• **JOB ITEM**
Report every line in the listing below where the string "have" shows up.

• **INFORMATION**
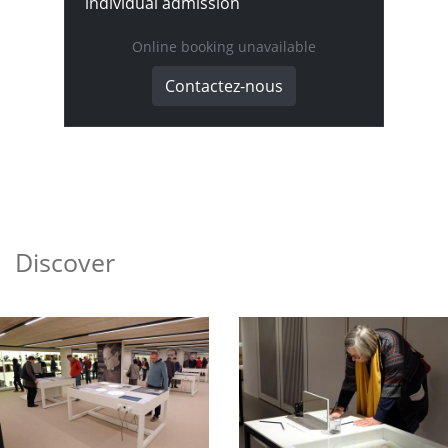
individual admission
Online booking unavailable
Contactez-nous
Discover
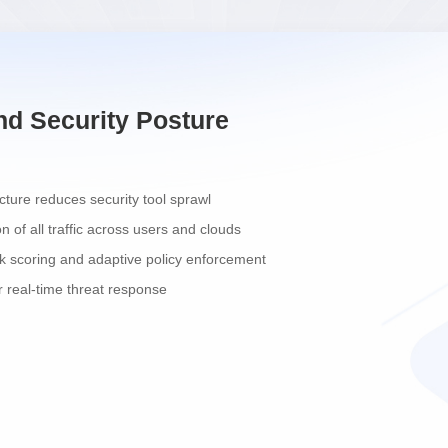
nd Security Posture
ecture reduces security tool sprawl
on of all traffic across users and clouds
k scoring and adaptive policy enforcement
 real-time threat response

---

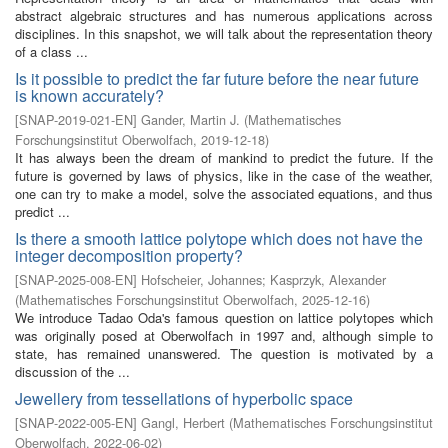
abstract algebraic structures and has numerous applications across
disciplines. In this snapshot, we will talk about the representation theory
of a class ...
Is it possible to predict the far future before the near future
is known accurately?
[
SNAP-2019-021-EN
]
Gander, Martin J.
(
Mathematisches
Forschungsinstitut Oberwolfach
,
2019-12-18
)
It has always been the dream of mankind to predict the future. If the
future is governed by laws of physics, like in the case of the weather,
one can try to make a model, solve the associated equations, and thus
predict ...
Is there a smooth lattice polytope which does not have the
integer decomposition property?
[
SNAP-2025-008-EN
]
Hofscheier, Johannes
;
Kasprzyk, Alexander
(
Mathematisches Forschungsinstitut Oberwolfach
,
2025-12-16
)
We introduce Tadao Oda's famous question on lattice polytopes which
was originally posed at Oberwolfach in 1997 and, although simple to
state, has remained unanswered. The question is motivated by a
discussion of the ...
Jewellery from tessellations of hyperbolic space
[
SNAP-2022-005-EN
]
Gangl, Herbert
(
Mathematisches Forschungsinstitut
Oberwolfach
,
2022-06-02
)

==

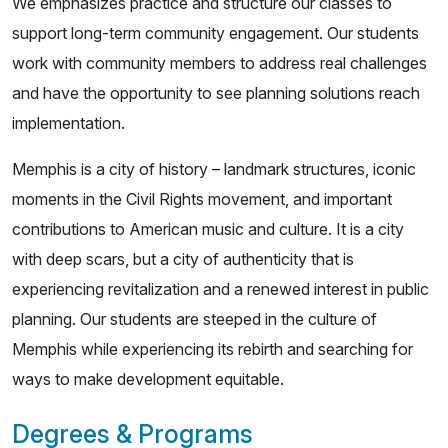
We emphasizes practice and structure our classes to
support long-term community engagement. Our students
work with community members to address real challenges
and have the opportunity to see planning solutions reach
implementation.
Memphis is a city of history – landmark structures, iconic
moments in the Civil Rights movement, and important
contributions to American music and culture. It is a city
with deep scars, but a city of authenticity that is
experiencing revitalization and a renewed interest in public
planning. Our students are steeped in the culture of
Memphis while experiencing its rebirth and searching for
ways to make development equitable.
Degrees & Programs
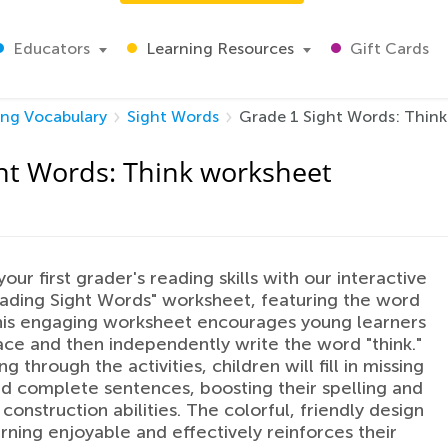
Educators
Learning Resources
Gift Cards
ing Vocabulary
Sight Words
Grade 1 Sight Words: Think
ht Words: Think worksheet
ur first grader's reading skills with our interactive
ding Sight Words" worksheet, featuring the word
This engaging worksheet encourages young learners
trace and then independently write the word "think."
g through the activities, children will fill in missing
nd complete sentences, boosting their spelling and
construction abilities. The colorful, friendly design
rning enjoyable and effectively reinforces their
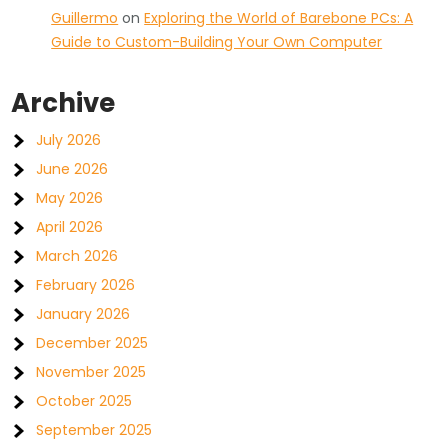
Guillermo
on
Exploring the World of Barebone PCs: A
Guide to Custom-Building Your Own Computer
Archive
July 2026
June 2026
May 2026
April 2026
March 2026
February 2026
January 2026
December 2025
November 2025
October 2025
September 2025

• **PROBLEM SOLUTION**
Is there a smooth lattice polytope which does not have the
and have the opportunity to see planning solutions reach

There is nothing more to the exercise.